_Exercise passage:_
*****
Wednesday, June 23, 2010

The Worst Movie Theater in DC

 
We set our camera's filter for "human beings."  This is all we got.


In most major cities, watching a movie is a simple exercise.  It should be: what do you need beyond a largish space reasonably close to hubs of public transportation?  From NYC to Miami, temples of cellulose dot the urban landscape, offering the simple pleasures of salt, butter, and the American Way for a snappy $10 a visit.  What could be easier than running a business where the talent is on tape?

Somehow, DC has found a way to screw this up. 

In DC you must make several decisions before you watch whatever sequel or remake Hollywood has warmed over for your delight.  We will presume you did not want to try find parking in DC before a timed event and that you did not want to spend the price of your ticket on cab fare.

1).  Do you want to watch the movie in the city of Washington, DC?
2).  Do you want to watch a movie you have heard of? 
3).  Do you want to walk less than 15 minutes to see a movie after exiting the metro?

You may pick "yes" for up to two.

Wait. What? Your unreasonable greed compels you to ask for all three?  Are you sure?  Here are some additional questions you must consider:

4).  Do you like the soothing glow of text messaging during a movie?
5).  Do you like hearing 9th graders and their educational equals discuss their personal lives?
6).  Would you like to hear their spawn as well (they tend to ask a lot of questions, especially during quiet scenes)?
7).  Do you like coach-close encounters with America's obesity crisis?
8).  Do you want to hear the Billboard top 10 ... as ringtones?
9).  Do you want to explain how "get a room" really means "get a room someplace else" to the products of DC's 51st place (out of 50) education system?

Unlike questions 1,2, and 3, your answers do not matter: you will end up at one terrible, filthy, delinquent-ridden location.  Welcome to the hell that is Regal Gallery Place Stadium 14, the land that basic civility forgot.  For the record, 14 is the number of screens.  Tickets may cost more.
*****
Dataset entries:

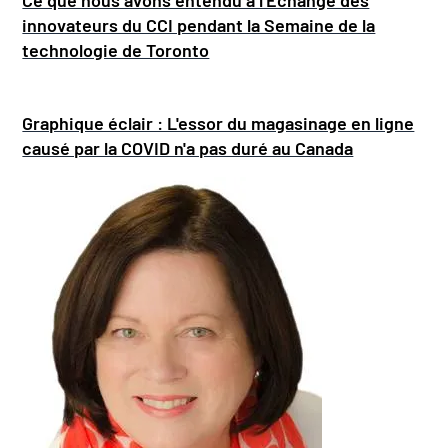
innovateurs du CCI pendant la Semaine de la
technologie de Toronto
Graphique éclair : L'essor du magasinage en ligne
causé par la COVID n'a pas duré au Canada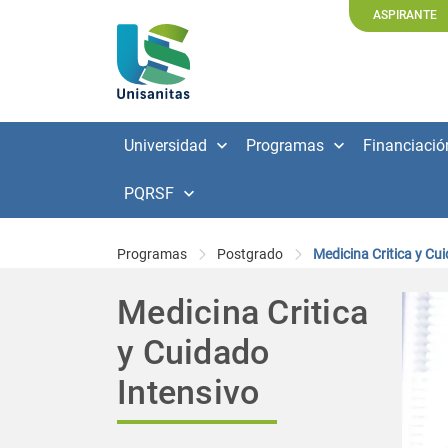
ASPIRANTE
Universidad
Programas
Financiació
PQRSF
Programas
Postgrado
Medicina Critica y Cu
Medicina Critica
y Cuidado
Intensivo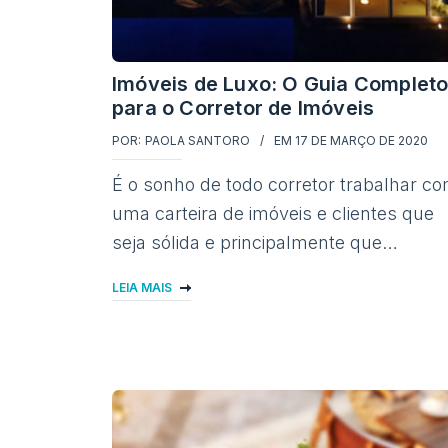
Imóveis de Luxo: O Guia Complet
para o Corretor de Imóveis
POR:
PAOLA SANTORO
EM
17 DE MARÇO DE 2020
É o sonho de todo corretor trabalhar c
uma carteira de imóveis e clientes que
seja sólida e principalmente que…
LEIA MAIS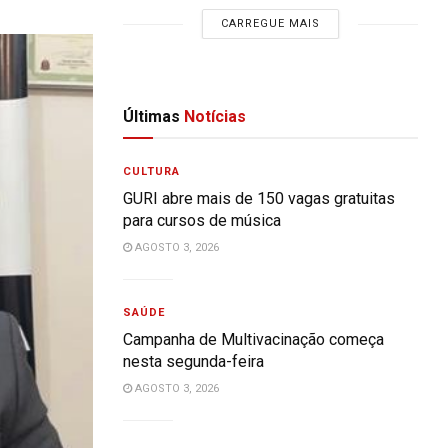
CARREGUE MAIS
Últimas
Notícias
CULTURA
GURI abre mais de 150 vagas gratuitas
para cursos de música
AGOSTO 3, 2026
SAÚDE
Campanha de Multivacinação começa
nesta segunda-feira
AGOSTO 3, 2026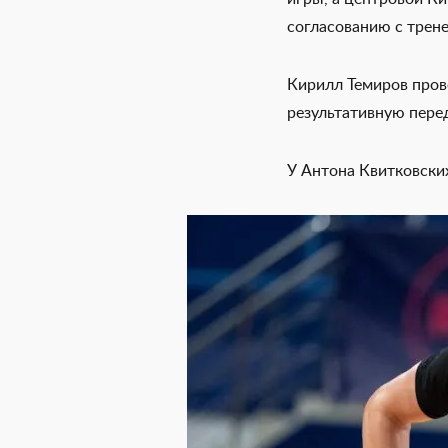
согласованию с трен
Кирилл Темиров провё
результативную перед
У Антона Квитковских 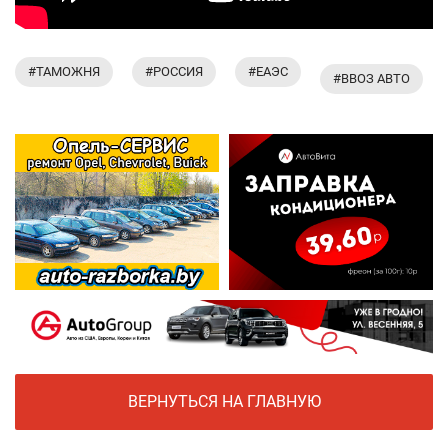
#ТАМОЖНЯ
#РОССИЯ
#ЕАЭС
#ВВОЗ АВТО
ВЕРНУТЬСЯ НА ГЛАВНУЮ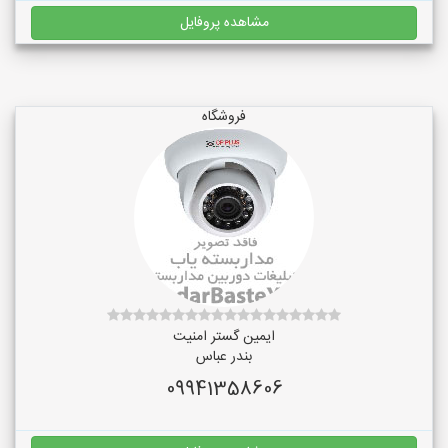
مشاهده پروفایل
فروشگاه
ایمین گستر امنیت
بندر عباس
09941358606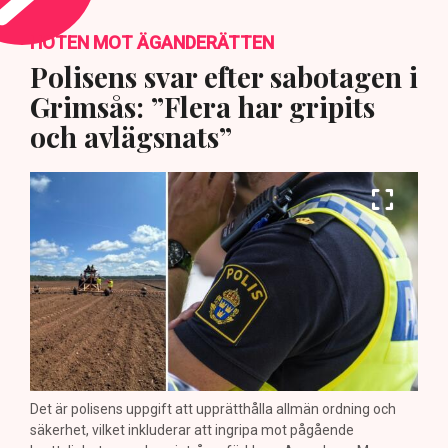
HOTEN MOT ÄGANDERÄTTEN
Polisens svar efter sabotagen i
Grimsås: ”Flera har gripits
och avlägsnats”
Det är polisens uppgift att upprätthålla allmän ordning och
säkerhet, vilket inkluderar att ingripa mot pågående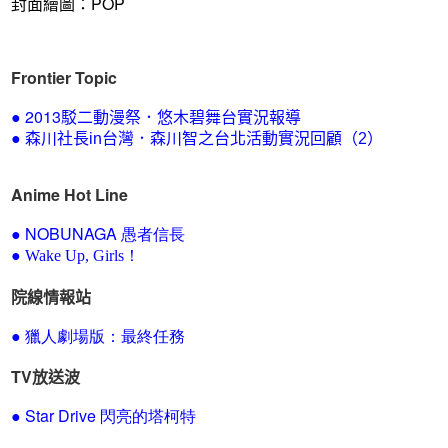
封面繪圖：POP
Frontier Topic
2013
●
駁二動漫祭．悠木碧舞台實況報導
●
森川社長in台灣．森川智之台北活動實況回顧（2）
Anime Hot Line
NOBUNAGA 愚
●
者信長
●
Wake Up, Girls！
院線情報站
獵人劇場版：最終任務
●
TV放送波
Star Drive 閃亮的塔柯特
●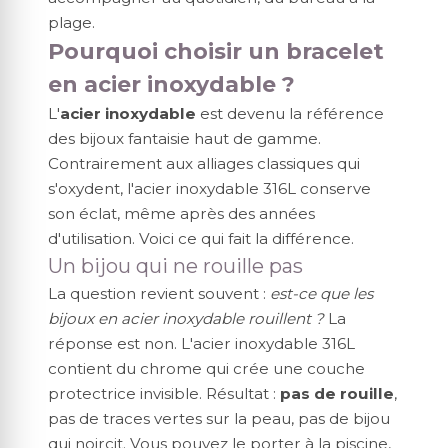
plage.
Pourquoi choisir un bracelet
en acier inoxydable ?
L'
acier inoxydable
est devenu la référence
des bijoux fantaisie haut de gamme.
Contrairement aux alliages classiques qui
s'oxydent, l'acier inoxydable 316L conserve
son éclat, même après des années
d'utilisation. Voici ce qui fait la différence.
Un bijou qui ne rouille pas
La question revient souvent :
est-ce que les
bijoux en acier inoxydable rouillent ?
La
réponse est non. L'acier inoxydable 316L
contient du chrome qui crée une couche
protectrice invisible. Résultat :
pas de rouille
,
pas de traces vertes sur la peau, pas de bijou
qui noircit. Vous pouvez le porter à la piscine,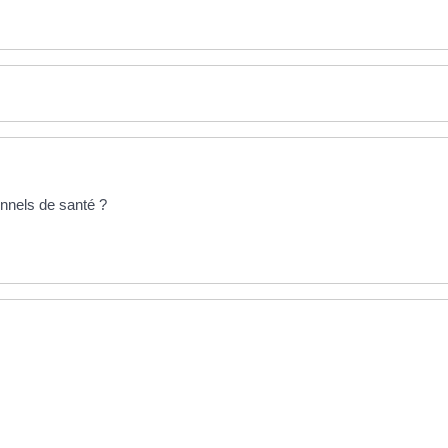
onnels de santé ?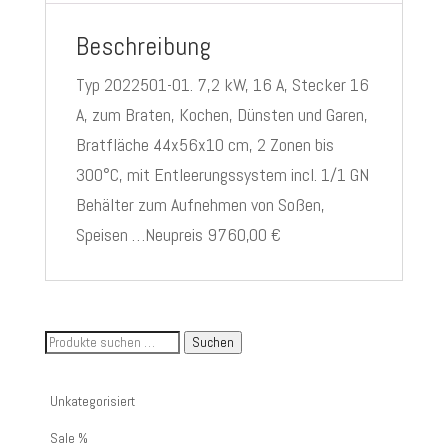
Beschreibung
Typ 2022501-01. 7,2 kW, 16 A, Stecker 16
A, zum Braten, Kochen, Dünsten und Garen,
Bratfläche 44x56x10 cm, 2 Zonen bis
300°C, mit Entleerungssystem incl. 1/1 GN
Behälter zum Aufnehmen von Soßen,
Speisen …Neupreis 9760,00 €
Suche
Suchen
nach
Artikelnummer
Unkategorisiert
oder
Sale %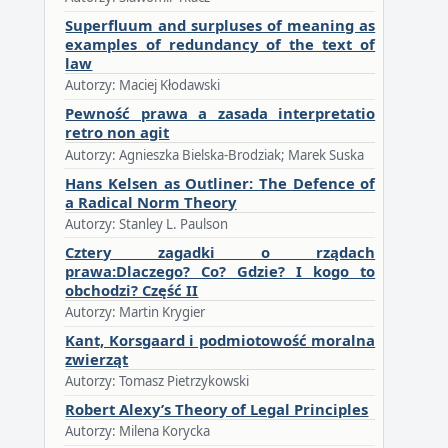
Superfluum and surpluses of meaning as
examples of redundancy of the text of
law
Autorzy: Maciej Kłodawski
Pewność prawa a zasada interpretatio
retro non agit
Autorzy: Agnieszka Bielska-Brodziak; Marek Suska
Hans Kelsen as Outliner: The Defence of
a Radical Norm Theory
Autorzy: Stanley L. Paulson
Cztery zagadki o rządach
prawa:Dlaczego? Co? Gdzie? I kogo to
obchodzi? Część II
Autorzy: Martin Krygier
Kant, Korsgaard i podmiotowość moralna
zwierząt
Autorzy: Tomasz Pietrzykowski
Robert Alexy’s Theory of Legal Principles
Autorzy: Milena Korycka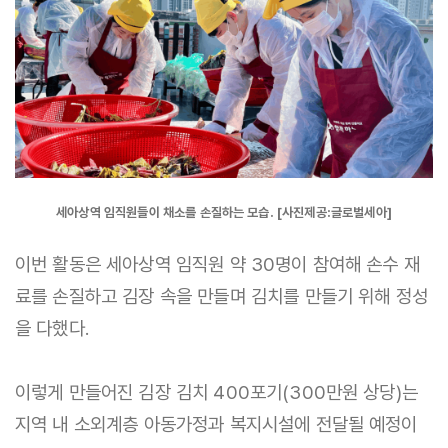
세아상역 임직원들이 채소를 손질하는 모습. [사진제공:글로벌세아]
이번 활동은 세아상역 임직원 약 30명이 참여해 손수 재
료를 손질하고 김장 속을 만들며 김치를 만들기 위해 정성
을 다했다.
이렇게 만들어진 김장 김치 400포기(300만원 상당)는
지역 내 소외계층 아동가정과 복지시설에 전달될 예정이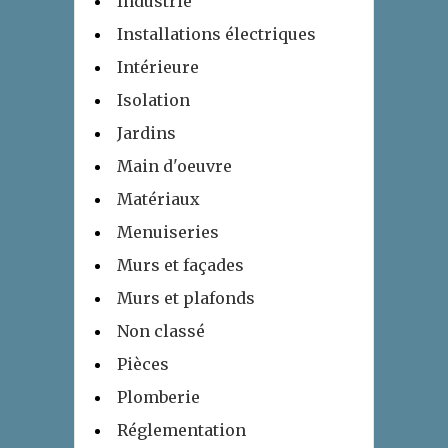
Industrie
Installations électriques
Intérieure
Isolation
Jardins
Main d'oeuvre
Matériaux
Menuiseries
Murs et façades
Murs et plafonds
Non classé
Pièces
Plomberie
Réglementation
*****
_Instructions:_
1 > According to the movie theater post, what does the number 14 in the theater's name refer to?
2 > Substitute "film" for "movie" throughout everything in the movie theater post from "3).  Do you" down to "America's obesity crisis?", and write out the result.

_Task-by-task solutions:_
1 > The number of screens.

2 >
3).  Do you want to walk less than 15 minutes to see a film after exiting the metro?

You may pick "yes" for up to two.

Wait. What? Your unreasonable greed compels you to ask for all three?  Are you sure?  Here are some additional questions you must consider:

4).  Do you like the soothing glow of text messaging during a film?
5).  Do you like hearing 9th graders and their educational equals discuss their personal lives?
6).  Would you like to hear their spawn as well (they tend to ask a lot of questions, especially during quiet scenes)?
7).  Do you like coach-close encounters with America's obesity crisis?